HumanSplatHMR: Closing the Loop Between Human Mesh Recovery and Gaussian Splatting Avatar

Accurately recovering human pose and appearance from video is an essential component of scene reconstruction, with applications to motion capture, motion prediction, virtual reality, and digital twinning. Despite significant interest in building realistic human avatars from video, this paper demonstrates that existing methods do not accurately recover the 3D geometry of humans. ViT-based approaches are not consistently reliable and can overfit to 2D views, while NeRF- and Gaussian Splatting-based avatars treat pose and appearance separately, limiting rendering generalization to new poses. To resolve these shortcomings, this paper proposes HumanSplatHMR, a joint optimization framework that refines 3D human poses while simultaneously learning a high-fidelity avatar for novel-view and novel-pose synthesis. Our key insight is to close the loop between geometric pose estimation and differentiable rendering. Unlike prior human avatar methods that rely on accurate human pose obtained through motion capture systems or offline refinement, which are impractical in in-the-wild scenarios, our approach uses only human mesh estimates from a state-of-the-art human pose estimator to better reflect real-world conditions. Therefore, instead of using the human pose only as a deformation prior, HumanSplatHMR backpropagates photometric, segmentation, and depth losses through a differentiable renderer to the pose parameters and global position. This coupling refines the global 3D pose over time, improving accuracy and alignment while producing better renderings from novel views. Experiments show consistent improvements over pose recovery baselines that omit image-level refinement and avatar baselines that decouple pose estimation from avatar reconstruction.

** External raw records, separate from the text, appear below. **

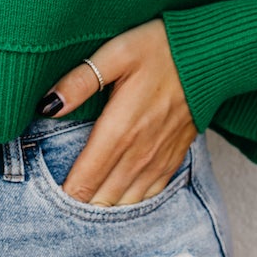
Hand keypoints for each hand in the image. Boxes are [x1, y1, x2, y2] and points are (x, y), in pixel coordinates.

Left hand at [36, 17, 196, 205]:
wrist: (212, 55)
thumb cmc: (159, 49)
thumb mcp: (115, 54)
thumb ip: (79, 82)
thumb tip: (46, 105)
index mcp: (120, 130)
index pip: (84, 181)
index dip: (62, 196)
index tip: (44, 200)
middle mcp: (139, 153)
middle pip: (102, 199)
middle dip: (77, 208)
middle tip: (56, 207)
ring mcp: (158, 160)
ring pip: (126, 203)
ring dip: (103, 208)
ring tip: (81, 208)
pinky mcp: (173, 159)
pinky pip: (149, 195)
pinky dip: (130, 202)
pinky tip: (116, 199)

翻译：从视频中精确恢复人体姿态与外观是场景重建的关键组成部分，广泛应用于动作捕捉、运动预测、虚拟现实和数字孪生等领域。尽管构建逼真视频虚拟人的研究受到广泛关注，但本文证明现有方法无法准确恢复人体的三维几何结构。基于ViT的方法可靠性不一致且易过度拟合二维视角，而基于NeRF和高斯泼溅的虚拟人方法将姿态与外观分离处理，限制了渲染对新姿态的泛化能力。为解决这些缺陷，本文提出HumanSplatHMR——一种联合优化框架，在同步学习高保真虚拟人以实现新视角和新姿态合成的同时，精细化三维人体姿态。我们的核心见解在于建立几何姿态估计与可微分渲染之间的闭环。不同于依赖动作捕捉系统或离线优化获取精确人体姿态（这在野外场景中不可行）的现有虚拟人方法，本方法仅利用最先进人体姿态估计器的人体网格输出以贴近真实应用条件。因此，HumanSplatHMR并非仅将人体姿态作为形变先验，而是通过可微分渲染器将光度、分割和深度损失反向传播至姿态参数及全局位置。这种耦合机制使全局三维姿态随时间逐步优化，在提升精度与对齐度的同时，生成更优质的新视角渲染结果。实验表明，相较于省略图像级优化的姿态恢复基线方法以及将姿态估计与虚拟人重建解耦的基线方法，本方法均取得一致性改进。